Over the past financial year, 45% of the Group’s turnover was generated in Europe, 15% in the US and 40% in the rest of the world. The US thus remains the largest single market, and the fittings manufacturer is prepared for all eventualities thanks to the strong subsidiary and local production in North Carolina.

During the last financial year, the company continued to invest in line with its philosophy of embracing innovation and long-term orientation. The majority of the 185 million euros was once again invested at the main site in Vorarlberg, with plant and building expansions for Plant 2 in Hoechst and Plant 4 in Bregenz.

“We are an international company, but these investments clearly demonstrate our commitment to Vorarlberg as a business hub,” explains Martin Blum. “It is important for us to keep our plants and sites in the region ready for the future. We have also invested in new production lines – including lines for new products.”

What’s more, showrooms around the world have been redesigned or opened for the first time, such as the Blum Experience Centre in Singapore and a joint showroom with Egger, Tyrol-based manufacturer of wood-based products, in London. Our most important assets are and remain our employees.

As of 30 June 2025, the Blum Group employs 9,846 people around the world. And, in autumn, around 100 young people will once again begin an apprenticeship with Blum. Sound vocational education is an important step in the training of new skilled workers.
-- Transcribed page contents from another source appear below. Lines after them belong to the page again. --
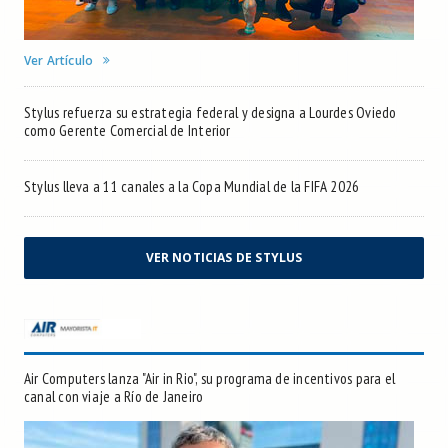
Ver Artículo
Stylus refuerza su estrategia federal y designa a Lourdes Oviedo
como Gerente Comercial de Interior
Stylus lleva a 11 canales a la Copa Mundial de la FIFA 2026
VER NOTICIAS DE STYLUS
Air Computers lanza "Air in Rio", su programa de incentivos para el
canal con viaje a Río de Janeiro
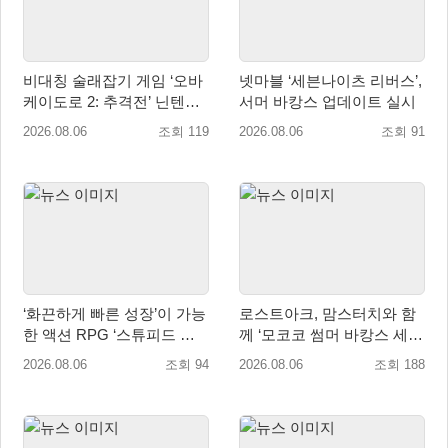
비대칭 술래잡기 게임 ‘오바
넷마블 ‘세븐나이츠 리버스’,
케이도로 2: 추격전’ 닌텐도
서머 바캉스 업데이트 실시
eShop 출시
2026.08.06
조회 119
2026.08.06
조회 91
‘화끈하게 빠른 성장’이 가능
로스트아크, 맘스터치와 함
한 액션 RPG ‘스튜피드 네
께 ‘모코코 썸머 바캉스 세
버 다이즈’ 패키지판 예약판
트’ 출시
2026.08.06
조회 94
2026.08.06
조회 188
매 개시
In all, the family company is training over 400 apprentices in Austria, the US, Poland and China.

To safeguard regional jobs and living standards, you not only need successful companies but also suitable framework conditions. “We need a European Union which is once again guided more by the spirit of its founding principle and takes this to the next level – a common economic area with strong geopolitical positioning instead of ever-increasing layers of bureaucracy,” explains Philipp Blum.
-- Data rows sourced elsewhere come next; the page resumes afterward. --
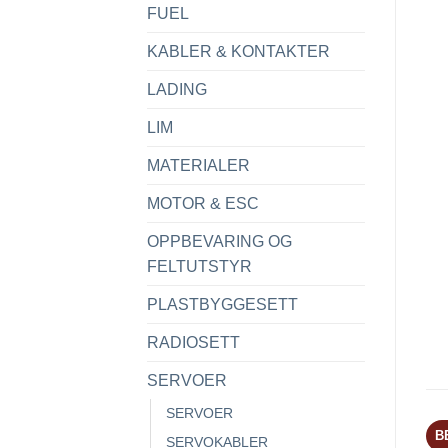
FUEL
KABLER & KONTAKTER
LADING
LIM
MATERIALER
MOTOR & ESC
OPPBEVARING OG
FELTUTSTYR
PLASTBYGGESETT
RADIOSETT
SERVOER
SERVOER
B
SERVOKABLER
Topics such as a joint security policy, raw material and energy prices, supply reliability and company regulations urgently need to be tackled. “We focus on our own tasks which we and our employees can influence ourselves – innovative products and services, supply chains, production sites and flexibility for our customers – but we face ever growing bureaucracy,” says Martin Blum.

“Regulations and rules are much more comprehensive in Europe than in other parts of the world and they have a negative effect on our international competitiveness.”

One such example is the EU Emissions Trading System (ETS) combined with the CBAM regulation, which comes fully into force at the start of 2026. This concerns, for example, imports into the EU of steel, cement, fertiliser or aluminium from countries which often have lower environmental standards. However, finished products such as fittings made of steel are not included in the system – and this distorts competition.

“We’re committed to sustainability and we are implementing numerous measures for future generations in line with our long-term orientation. However, ill-considered regulations, such as these, fall short of the well-intentioned aim and lead to huge disadvantages in international competition. This weakens our European site,” explains Philipp Blum. Both Managing Directors are calling upon policymakers to take the necessary measures for Europe as a business hub.

“In a world which is increasingly uncertain, volatile and shaped by conflicts, we are satisfied with the results of the 2024/2025 financial year,” says Philipp Blum, taking stock, but he stresses: “This positive development should not deflect from the fact that we need to tackle several challenges – in particular, the rapidly rising costs of raw materials and staff.”

Martin Blum agrees: “We need to take this development very seriously. Only when the ratio of turnover to costs reaches a healthy level, can we invest in our company over the long term. We need to proceed with caution.”